Unfortunately, the verbose output does not produce any insights…
Do you want to proceed? [y/N] y
2024-04-27 19:48:29,503 [MainProcess selector_events.__init__:59] asyncio: Using selector: EpollSelector
Making a backup... 44.15%
Then it gets hung here. Just to clarify, now I am only attempting to do a backup of dom0.
It might be that some file is triggering a bug in the backup code… could you try shuffling files out of your home directory temporarily to see if any of them are causing the problem? Not sure how many files you have in there, but you could move half of them out, try the backup, swap the halves, and see if you get similar behavior both times. The fact that the percentages are different each time is odd, but I’m not sure if the backup order is deterministic (I’m aware that some OS-level operations return directory contents in non-deterministic orders, but I’m assuming that the backup tool is written in Python so it might be getting a sorted list… IDK).

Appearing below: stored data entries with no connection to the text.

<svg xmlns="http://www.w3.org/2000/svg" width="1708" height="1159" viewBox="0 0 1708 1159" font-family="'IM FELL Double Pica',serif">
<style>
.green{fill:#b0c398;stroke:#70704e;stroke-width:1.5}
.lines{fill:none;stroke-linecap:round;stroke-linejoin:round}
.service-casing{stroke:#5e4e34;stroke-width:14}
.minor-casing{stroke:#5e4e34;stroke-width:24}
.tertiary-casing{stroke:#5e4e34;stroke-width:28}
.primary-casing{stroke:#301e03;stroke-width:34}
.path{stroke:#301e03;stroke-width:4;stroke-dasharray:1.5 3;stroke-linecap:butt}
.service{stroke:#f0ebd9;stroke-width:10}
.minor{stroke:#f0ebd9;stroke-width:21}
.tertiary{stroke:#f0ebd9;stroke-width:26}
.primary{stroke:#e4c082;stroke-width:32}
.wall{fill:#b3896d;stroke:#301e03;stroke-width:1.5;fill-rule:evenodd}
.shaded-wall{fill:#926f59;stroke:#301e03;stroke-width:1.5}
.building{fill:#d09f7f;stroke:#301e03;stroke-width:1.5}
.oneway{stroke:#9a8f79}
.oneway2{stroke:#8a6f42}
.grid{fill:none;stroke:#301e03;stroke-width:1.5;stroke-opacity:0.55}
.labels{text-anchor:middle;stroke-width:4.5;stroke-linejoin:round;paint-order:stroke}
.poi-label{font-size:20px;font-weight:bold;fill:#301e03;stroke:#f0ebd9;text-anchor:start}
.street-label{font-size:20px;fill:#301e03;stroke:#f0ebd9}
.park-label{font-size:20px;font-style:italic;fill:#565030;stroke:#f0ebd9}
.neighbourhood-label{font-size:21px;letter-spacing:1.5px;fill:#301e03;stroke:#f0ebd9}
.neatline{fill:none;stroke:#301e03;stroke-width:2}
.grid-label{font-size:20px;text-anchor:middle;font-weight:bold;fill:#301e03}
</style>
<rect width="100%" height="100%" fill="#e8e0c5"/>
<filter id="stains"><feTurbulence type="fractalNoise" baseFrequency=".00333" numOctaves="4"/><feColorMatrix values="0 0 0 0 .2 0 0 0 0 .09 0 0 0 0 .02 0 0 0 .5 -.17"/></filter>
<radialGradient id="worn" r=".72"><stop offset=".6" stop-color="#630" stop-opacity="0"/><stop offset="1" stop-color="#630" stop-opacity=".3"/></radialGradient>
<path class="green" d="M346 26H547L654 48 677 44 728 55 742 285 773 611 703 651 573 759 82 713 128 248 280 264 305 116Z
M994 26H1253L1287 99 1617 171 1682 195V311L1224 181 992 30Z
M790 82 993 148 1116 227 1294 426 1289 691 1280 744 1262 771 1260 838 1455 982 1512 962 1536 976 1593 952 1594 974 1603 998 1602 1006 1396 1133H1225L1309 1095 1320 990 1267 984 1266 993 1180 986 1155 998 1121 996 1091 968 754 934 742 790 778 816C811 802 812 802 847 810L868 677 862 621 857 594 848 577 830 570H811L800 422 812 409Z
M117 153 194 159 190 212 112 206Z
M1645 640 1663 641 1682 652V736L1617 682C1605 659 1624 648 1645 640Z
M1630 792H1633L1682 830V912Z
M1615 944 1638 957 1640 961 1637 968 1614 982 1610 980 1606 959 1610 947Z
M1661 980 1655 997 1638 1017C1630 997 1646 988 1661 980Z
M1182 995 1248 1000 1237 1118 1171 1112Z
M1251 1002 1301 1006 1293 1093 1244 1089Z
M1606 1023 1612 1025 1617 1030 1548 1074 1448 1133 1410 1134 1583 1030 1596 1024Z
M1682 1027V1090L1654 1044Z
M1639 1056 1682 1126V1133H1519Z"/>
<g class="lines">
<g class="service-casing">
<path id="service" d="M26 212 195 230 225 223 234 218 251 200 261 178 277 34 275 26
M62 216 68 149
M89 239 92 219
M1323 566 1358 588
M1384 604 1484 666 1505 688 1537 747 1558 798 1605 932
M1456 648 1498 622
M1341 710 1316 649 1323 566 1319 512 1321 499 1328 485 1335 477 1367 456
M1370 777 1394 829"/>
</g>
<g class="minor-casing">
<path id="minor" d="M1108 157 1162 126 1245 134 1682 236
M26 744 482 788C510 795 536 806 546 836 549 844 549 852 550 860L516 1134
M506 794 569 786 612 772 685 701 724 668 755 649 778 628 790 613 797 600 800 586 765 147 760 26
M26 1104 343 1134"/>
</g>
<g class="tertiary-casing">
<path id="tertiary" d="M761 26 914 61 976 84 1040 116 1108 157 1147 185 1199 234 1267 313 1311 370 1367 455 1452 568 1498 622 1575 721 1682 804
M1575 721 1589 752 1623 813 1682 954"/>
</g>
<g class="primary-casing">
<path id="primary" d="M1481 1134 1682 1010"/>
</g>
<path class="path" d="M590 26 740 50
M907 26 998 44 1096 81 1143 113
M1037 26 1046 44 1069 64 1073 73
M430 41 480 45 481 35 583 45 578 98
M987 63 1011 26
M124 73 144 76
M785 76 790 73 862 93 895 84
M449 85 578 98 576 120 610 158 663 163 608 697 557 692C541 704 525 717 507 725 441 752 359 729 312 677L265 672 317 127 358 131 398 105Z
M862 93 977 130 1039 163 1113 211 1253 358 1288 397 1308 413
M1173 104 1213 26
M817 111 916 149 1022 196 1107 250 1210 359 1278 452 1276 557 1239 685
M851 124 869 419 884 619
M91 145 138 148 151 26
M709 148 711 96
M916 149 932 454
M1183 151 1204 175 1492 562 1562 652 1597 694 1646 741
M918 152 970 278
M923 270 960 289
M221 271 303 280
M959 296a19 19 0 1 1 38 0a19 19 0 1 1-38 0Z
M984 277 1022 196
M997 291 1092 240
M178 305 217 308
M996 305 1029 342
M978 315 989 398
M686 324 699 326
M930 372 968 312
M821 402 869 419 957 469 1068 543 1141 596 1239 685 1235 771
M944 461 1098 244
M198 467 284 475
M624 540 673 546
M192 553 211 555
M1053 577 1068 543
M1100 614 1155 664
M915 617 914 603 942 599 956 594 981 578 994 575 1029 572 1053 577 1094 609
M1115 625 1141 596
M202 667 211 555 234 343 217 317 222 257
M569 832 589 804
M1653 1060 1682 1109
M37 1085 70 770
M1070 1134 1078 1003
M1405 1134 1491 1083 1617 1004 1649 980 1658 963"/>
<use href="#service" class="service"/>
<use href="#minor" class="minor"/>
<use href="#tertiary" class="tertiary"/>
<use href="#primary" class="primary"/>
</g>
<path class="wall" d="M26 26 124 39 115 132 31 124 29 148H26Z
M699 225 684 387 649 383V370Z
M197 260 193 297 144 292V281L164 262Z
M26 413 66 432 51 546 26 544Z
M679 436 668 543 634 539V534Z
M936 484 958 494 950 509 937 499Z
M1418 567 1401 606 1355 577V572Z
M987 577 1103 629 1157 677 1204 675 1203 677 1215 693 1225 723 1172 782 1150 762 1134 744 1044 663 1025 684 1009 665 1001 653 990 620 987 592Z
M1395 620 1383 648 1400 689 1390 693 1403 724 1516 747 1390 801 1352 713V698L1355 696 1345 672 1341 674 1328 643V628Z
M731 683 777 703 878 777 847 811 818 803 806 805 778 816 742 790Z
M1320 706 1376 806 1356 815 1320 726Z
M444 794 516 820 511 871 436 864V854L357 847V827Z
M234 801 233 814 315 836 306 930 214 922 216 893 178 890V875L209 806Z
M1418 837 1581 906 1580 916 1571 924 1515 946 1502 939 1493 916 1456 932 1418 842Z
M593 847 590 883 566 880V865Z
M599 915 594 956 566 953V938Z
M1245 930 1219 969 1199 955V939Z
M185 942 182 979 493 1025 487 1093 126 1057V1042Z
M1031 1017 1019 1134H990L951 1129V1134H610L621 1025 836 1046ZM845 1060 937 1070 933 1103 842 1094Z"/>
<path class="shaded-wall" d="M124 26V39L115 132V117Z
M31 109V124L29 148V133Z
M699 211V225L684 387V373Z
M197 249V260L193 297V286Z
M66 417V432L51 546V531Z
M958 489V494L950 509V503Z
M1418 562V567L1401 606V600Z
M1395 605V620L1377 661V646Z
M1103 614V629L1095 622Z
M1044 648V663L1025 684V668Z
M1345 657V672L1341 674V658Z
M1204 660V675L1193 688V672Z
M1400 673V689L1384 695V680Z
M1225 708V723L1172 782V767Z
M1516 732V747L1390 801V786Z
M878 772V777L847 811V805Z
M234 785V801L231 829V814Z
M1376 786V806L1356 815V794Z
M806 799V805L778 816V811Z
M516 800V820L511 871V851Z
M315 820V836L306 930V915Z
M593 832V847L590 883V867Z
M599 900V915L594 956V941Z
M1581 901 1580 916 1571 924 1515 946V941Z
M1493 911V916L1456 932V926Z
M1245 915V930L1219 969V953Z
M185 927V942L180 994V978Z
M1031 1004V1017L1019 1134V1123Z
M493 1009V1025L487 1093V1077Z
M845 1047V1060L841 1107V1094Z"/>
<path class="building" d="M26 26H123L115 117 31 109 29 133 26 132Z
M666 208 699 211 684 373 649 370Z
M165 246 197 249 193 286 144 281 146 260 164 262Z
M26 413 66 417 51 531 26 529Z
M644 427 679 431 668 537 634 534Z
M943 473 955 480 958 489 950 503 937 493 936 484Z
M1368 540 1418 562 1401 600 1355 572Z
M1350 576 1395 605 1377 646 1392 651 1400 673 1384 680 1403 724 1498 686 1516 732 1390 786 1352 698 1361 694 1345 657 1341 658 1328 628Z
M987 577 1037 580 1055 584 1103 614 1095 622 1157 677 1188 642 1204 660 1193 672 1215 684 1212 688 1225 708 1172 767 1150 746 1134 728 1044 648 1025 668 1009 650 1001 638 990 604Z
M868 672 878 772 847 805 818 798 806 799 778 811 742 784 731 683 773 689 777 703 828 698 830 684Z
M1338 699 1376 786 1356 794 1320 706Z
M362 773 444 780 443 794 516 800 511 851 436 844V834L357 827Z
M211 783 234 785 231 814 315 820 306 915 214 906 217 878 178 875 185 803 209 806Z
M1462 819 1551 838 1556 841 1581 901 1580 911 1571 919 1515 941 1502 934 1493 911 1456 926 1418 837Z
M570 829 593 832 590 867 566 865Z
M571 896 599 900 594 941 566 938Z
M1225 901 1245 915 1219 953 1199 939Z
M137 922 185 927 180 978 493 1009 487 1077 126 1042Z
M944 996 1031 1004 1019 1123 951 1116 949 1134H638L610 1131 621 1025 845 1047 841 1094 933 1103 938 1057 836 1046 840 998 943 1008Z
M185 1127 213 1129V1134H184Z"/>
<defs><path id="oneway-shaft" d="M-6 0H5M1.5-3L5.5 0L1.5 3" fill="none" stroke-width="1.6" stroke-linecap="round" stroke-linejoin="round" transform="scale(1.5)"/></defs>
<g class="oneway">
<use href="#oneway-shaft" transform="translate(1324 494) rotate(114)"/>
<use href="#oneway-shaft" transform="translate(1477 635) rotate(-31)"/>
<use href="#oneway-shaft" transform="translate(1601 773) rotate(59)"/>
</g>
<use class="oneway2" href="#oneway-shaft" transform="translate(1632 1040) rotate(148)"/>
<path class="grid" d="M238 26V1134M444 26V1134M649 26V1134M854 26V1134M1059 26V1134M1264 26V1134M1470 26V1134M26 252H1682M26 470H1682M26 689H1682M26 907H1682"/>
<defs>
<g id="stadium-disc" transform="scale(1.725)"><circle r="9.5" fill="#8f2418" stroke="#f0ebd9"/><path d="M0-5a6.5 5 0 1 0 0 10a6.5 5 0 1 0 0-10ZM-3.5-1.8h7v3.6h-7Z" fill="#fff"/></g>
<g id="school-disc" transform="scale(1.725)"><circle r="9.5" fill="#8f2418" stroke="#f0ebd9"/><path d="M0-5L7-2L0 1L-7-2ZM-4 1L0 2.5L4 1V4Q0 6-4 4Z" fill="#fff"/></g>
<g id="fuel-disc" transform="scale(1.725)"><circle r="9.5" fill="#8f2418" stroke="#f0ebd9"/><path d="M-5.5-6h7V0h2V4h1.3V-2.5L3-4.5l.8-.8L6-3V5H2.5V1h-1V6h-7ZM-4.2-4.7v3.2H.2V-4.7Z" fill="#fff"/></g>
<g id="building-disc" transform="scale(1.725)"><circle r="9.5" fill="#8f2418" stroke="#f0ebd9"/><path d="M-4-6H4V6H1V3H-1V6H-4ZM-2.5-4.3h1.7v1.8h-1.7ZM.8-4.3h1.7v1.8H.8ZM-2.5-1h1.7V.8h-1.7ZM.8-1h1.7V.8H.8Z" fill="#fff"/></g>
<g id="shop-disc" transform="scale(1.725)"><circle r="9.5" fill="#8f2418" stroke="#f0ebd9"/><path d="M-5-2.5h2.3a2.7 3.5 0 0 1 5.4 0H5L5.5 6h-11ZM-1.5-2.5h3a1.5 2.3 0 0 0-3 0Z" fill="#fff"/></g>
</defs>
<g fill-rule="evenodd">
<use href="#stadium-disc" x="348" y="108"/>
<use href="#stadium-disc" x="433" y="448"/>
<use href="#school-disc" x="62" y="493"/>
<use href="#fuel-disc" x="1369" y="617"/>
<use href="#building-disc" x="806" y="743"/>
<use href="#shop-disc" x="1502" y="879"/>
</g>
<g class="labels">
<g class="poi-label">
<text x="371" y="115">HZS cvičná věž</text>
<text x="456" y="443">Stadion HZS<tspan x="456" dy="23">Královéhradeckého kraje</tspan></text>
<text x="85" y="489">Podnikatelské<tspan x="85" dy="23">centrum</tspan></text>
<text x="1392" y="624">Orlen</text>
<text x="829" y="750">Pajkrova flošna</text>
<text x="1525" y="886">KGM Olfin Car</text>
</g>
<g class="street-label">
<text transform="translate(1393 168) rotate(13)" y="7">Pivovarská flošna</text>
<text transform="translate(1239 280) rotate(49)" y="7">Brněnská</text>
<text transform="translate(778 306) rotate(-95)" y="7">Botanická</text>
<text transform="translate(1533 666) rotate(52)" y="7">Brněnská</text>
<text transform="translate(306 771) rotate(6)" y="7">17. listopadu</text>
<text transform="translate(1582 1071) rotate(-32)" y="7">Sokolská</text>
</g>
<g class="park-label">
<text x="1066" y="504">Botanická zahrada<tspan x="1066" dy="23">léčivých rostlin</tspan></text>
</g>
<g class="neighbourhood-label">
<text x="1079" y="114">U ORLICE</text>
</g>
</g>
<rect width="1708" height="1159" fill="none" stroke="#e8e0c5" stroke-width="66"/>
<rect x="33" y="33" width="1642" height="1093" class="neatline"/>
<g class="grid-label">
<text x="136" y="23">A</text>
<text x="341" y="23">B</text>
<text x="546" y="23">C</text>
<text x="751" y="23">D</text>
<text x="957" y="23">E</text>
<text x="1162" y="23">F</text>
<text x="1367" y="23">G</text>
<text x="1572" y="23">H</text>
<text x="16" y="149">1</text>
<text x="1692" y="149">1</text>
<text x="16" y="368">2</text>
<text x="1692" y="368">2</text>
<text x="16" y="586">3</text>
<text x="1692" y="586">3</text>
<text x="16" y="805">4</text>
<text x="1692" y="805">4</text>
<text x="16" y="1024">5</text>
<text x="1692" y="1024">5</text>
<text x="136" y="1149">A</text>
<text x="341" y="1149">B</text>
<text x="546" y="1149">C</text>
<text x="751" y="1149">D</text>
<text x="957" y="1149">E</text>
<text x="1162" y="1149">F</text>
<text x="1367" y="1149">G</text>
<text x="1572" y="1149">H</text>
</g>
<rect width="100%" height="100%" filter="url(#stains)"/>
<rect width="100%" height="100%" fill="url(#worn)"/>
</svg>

Turned out there was a file that was triggering the failed/stalled backup. It was actually the .xsession-errors file in the home directory, which was growing due to a buggy i3 script. That file was actually increasing regularly.
Figures, for regular VMs, if they are running, the backup takes a snapshot of the state from before it started (if I’m not mistaken). But I believe this is not the case with dom0, which is obviously a different kind of VM. In my case, the state of files in home on dom0 was actually changing even as the backup was running, so the backup was unable to complete.
Thanks everyone for the help!
This also helped me chase down a bug with an i3 script.